Rapping to decolonise the academy
Matthew Reisz talks to a PhD student performing Rousseauian rhymes at academic conferences
A doctoral student is using rap as part of her campaign to decolonise the academy, performing at academic conferences and even a university council meeting.
Melz Owusu, a PhD student at the University of Leeds, also raps and performs poetry “largely around themes pertinent to the black British experience” as a form of both “protest and catharsis”. One of her raps, devoted to “Nana Yaa Asantewaa, Warrior Queen of the Ashanti Kingdom”, includes the words: “You might say I’m gassed and that/That black girls shouldn’t think like that/So wait pass me the drink and that/So I can throw it in your face, you prat.”
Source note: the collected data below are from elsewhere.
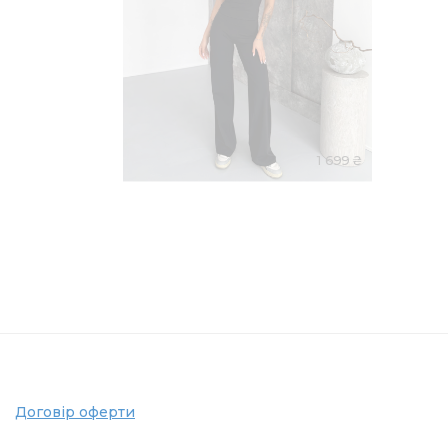
1 699 ₴
Договір оферти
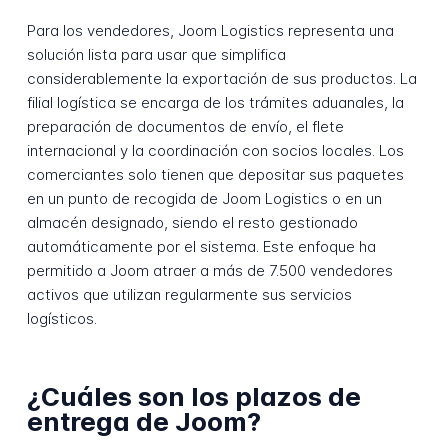
Para los vendedores, Joom Logistics representa una
solución lista para usar que simplifica
considerablemente la exportación de sus productos. La
filial logística se encarga de los trámites aduanales, la
preparación de documentos de envío, el flete
internacional y la coordinación con socios locales. Los
comerciantes solo tienen que depositar sus paquetes
en un punto de recogida de Joom Logistics o en un
almacén designado, siendo el resto gestionado
automáticamente por el sistema. Este enfoque ha
permitido a Joom atraer a más de 7.500 vendedores
activos que utilizan regularmente sus servicios
logísticos.
¿Cuáles son los plazos de
entrega de Joom?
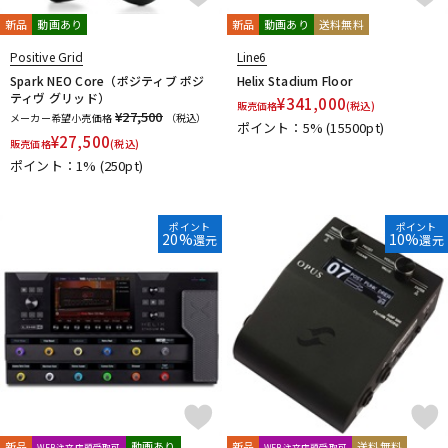
新品
動画あり
新品
動画あり
送料無料
Positive Grid
Line6
Spark NEO Core（ポジティブ ポジ
Helix Stadium Floor
ティヴ グリッド）
¥
341,000
販売価格
(税込)
¥27,500
メーカー希望小売価格
（税込）
ポイント：5%
(15500pt)
¥
27,500
販売価格
(税込)
ポイント：1%
(250pt)
ポイント
ポイント
20%
10%
還元
還元
新品
動画あり
新品
送料無料
WEB注文店頭受取可
WEB注文店頭受取可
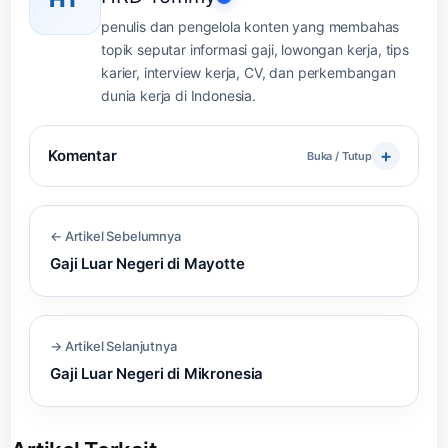
penulis dan pengelola konten yang membahas
topik seputar informasi gaji, lowongan kerja, tips
karier, interview kerja, CV, dan perkembangan
dunia kerja di Indonesia.
Komentar
Buka / Tutup
← Artikel Sebelumnya
Gaji Luar Negeri di Mayotte
→ Artikel Selanjutnya
Gaji Luar Negeri di Mikronesia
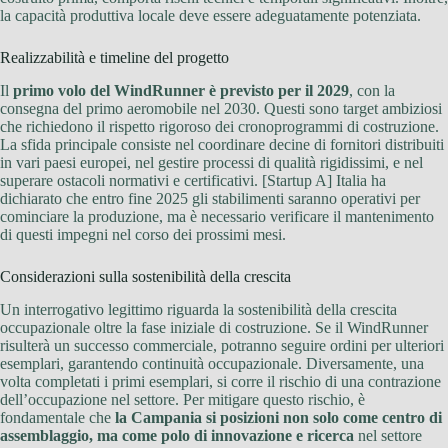
la capacità produttiva locale deve essere adeguatamente potenziata.
Realizzabilità e timeline del progetto
Il
primo volo del WindRunner è previsto per il 2029
, con la
consegna del primo aeromobile nel 2030. Questi sono target ambiziosi
che richiedono il rispetto rigoroso dei cronoprogrammi di costruzione.
La sfida principale consiste nel coordinare decine di fornitori distribuiti
in vari paesi europei, nel gestire processi di qualità rigidissimi, e nel
superare ostacoli normativi e certificativi. [Startup A] Italia ha
dichiarato che entro fine 2025 gli stabilimenti saranno operativi per
cominciare la produzione, ma è necessario verificare il mantenimento
di questi impegni nel corso dei prossimi mesi.
Considerazioni sulla sostenibilità della crescita
Un interrogativo legittimo riguarda la sostenibilità della crescita
occupazionale oltre la fase iniziale di costruzione. Se il WindRunner
risulterà un successo commerciale, potranno seguire ordini per ulteriori
esemplari, garantendo continuità occupazionale. Diversamente, una
volta completati i primi esemplari, si corre il rischio di una contrazione
dell’occupazione nel settore. Per mitigare questo rischio, è
fondamentale che
la Campania si posizioni non solo come centro di
assemblaggio, ma come polo di innovazione e ricerca
nel settore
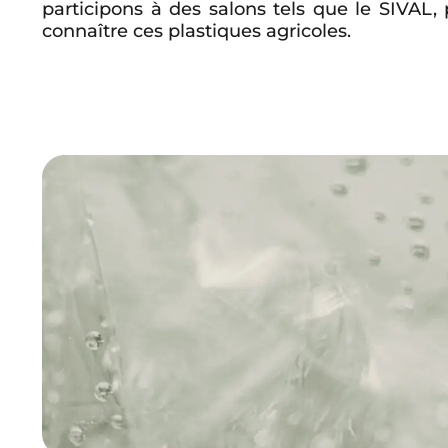
participons à des salons tels que le SIVAL,
connaître ces plastiques agricoles.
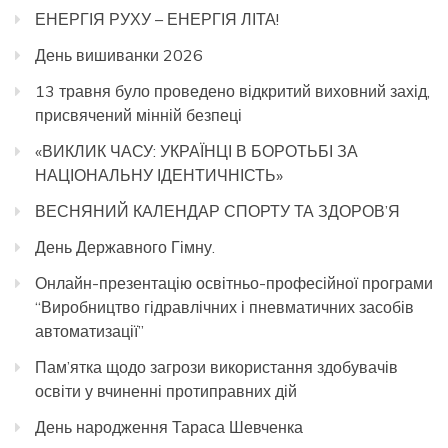
ЕНЕРГІЯ РУХУ – ЕНЕРГІЯ ЛІТА!
День вишиванки 2026
13 травня було проведено відкритий виховний захід,
присвячений мінній безпеці
«ВИКЛИК ЧАСУ: УКРАЇНЦІ В БОРОТЬБІ ЗА
НАЦІОНАЛЬНУ ІДЕНТИЧНІСТЬ»
ВЕСНЯНИЙ КАЛЕНДАР СПОРТУ ТА ЗДОРОВ’Я
День Державного Гімну.
Онлайн-презентацію освітньо-професійної програми
“Виробництво гідравлічних і пневматичних засобів
автоматизації”
Пам’ятка щодо загрози використання здобувачів
освіти у вчиненні протиправних дій
День народження Тараса Шевченка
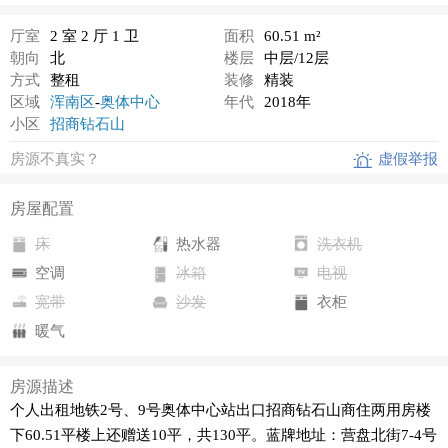
厅室
2 室 2 厅 1 卫
面积
60.51 m²
朝向
北
楼层
中层/12层
方式
整租
装修
精装
区域
浑南区
-
奥体中心
年代
2018年
小区
招商钻石山
房源不真实？
虚假举报
房屋配置
床
热水器
洗衣机
空调
冰箱
电视
宽带
沙发
衣柜
暖气
房源描述
个人出租地铁2号、9号奥体中心站出口招商钻石山商住两用房楼
下60.51平楼上还赠送10平，共130平。蓝牌地址：营盘北街7-4号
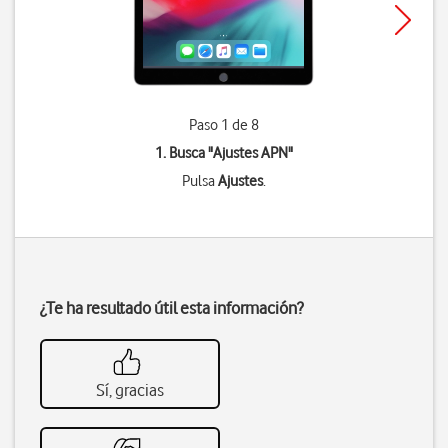
Paso 1 de 8
1. Busca "
Ajustes APN
"
Pulsa
Ajustes
.
¿Te ha resultado útil esta información?
Sí, gracias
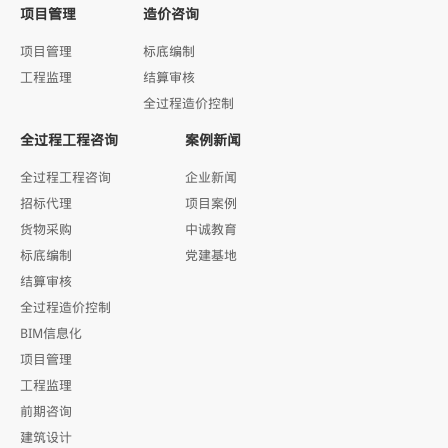
项目管理
造价咨询
项目管理
标底编制
工程监理
结算审核
全过程造价控制
全过程工程咨询
案例新闻
全过程工程咨询
企业新闻
招标代理
项目案例
货物采购
中诚教育
标底编制
党建基地
结算审核
全过程造价控制
BIM信息化
项目管理
工程监理
前期咨询
建筑设计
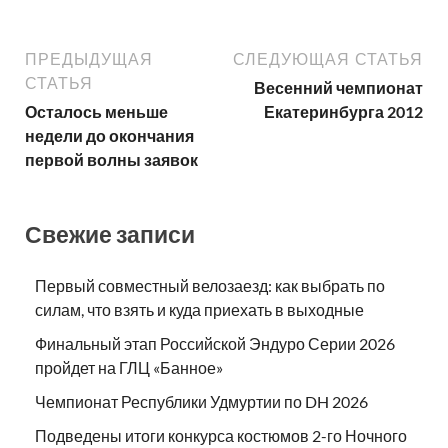
ПРЕДЫДУЩАЯ
СЛЕДУЮЩАЯ СТАТЬЯ
СТАТЬЯ
Весенний чемпионат
Осталось меньше
Екатеринбурга 2012
недели до окончания
первой волны заявок
Свежие записи
Первый совместный велозаезд: как выбрать по
силам, что взять и куда приехать в выходные
Финальный этап Российской Эндуро Серии 2026
пройдет на ГЛЦ «Банное»
Чемпионат Республики Удмуртии по DH 2026
Подведены итоги конкурса костюмов 2-го Ночного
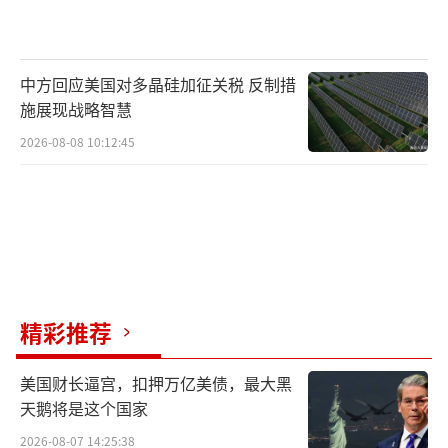
中方回应美国对多晶硅加征关税 反制措
施展现战略智慧
2026-08-08 10:12:45
精彩推荐
美国财长逼宫，扣押万亿美债，最大黑
天鹅将是这个国家
2026-08-07 14:25:38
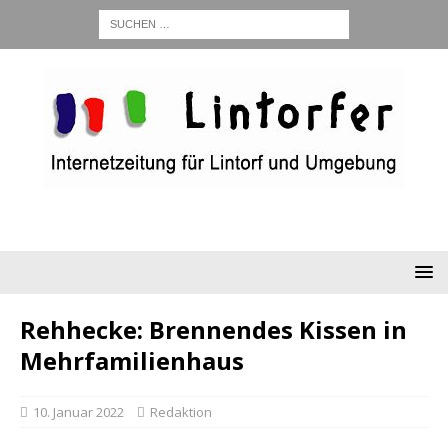
Rehhecke: Brennendes Kissen in
Mehrfamilienhaus
10. Januar 2022
Redaktion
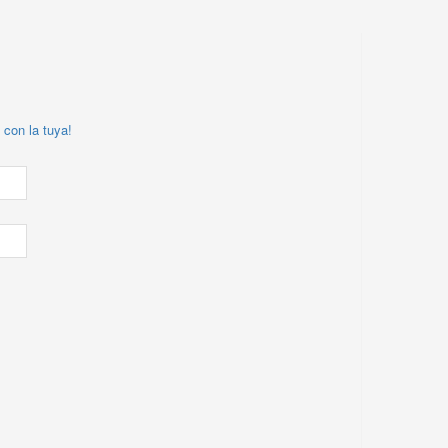
 con la tuya!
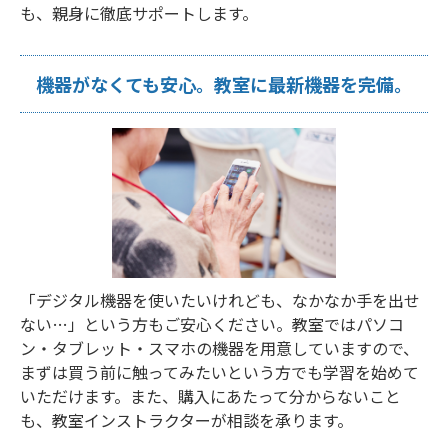
も、親身に徹底サポートします。
機器がなくても安心。教室に最新機器を完備。
「デジタル機器を使いたいけれども、なかなか手を出せ
ない…」という方もご安心ください。教室ではパソコ
ン・タブレット・スマホの機器を用意していますので、
まずは買う前に触ってみたいという方でも学習を始めて
いただけます。また、購入にあたって分からないこと
も、教室インストラクターが相談を承ります。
Yet she is also committed to “bringing what I’ve learned in HE into my music”. In a recent TEDx talk, for example, she included a rap in which she urges her listeners to decolonise their minds. Once they do so, they will “no longer hear a girl from South-East London spit- ting some bars” but will discover “poetry”, “subversion”, “hope”, “concepts as complex and important as homonationalism and neocolonialism” and even “intricate references to Rousseauian social contract theory”.
In terms of immediate goals, Ms Owusu (pictured right) would like to see “more funding for black students who are considering PhDs on issues which could decolonise the canon” and more “self-reflection about the privilege which exists within individuals and institutions”.
“The equality and diversity and inclusion narrative currently falls short,” she explained, “as it’s essentially a way to teach a whole room about how not to be racist, sexist, etc.
“I think that it should be flipped in a way that makes the people ask themselves about their own privilege, what has made them navigate the world in an easier way than others, what benefits they have been given. It needs to be self-reflective rather than outwardly reflective.”
A students’ union education officer while she was an undergraduate at Leeds, Ms Owusu took the opportunity to lobby for such change when she sat on the university council.
At her final meeting, she recalled, “where of course the v-c, the entire senior leadership team, deans from the university and external trustees were present, the chair of the board asked me to do a rap to get people thinking about the issues I had been bringing up during the two years I was on council around equality and diversity and colonisation. They were quite receptive and to some extent did understand. It strengthened my arguments that I can present in many different ways.”
Ms Owusu recently took part in an event on “Power and Knowledge in Higher Education” organised by the Society for Research into Higher Education and has also performed at the Victoria and Albert Museum, Tate Modern and black and LGBTQ community groups, exploring themes such as “police brutality” and the ideas of race theorist Franz Fanon “about power and how colonialism becomes embedded in the psyche”.
While people may “enjoy the uniqueness” of a rapper popping up at an academic conference, Ms Owusu stressed that they underestimated her at their peril: “As a black student coming to present, they might see me as a bit of an accessory, but I am able to mitigate that with the depth of the academic thought that I give…If they think that I am not a serious academic or a serious threat to academia, they are just wrong.”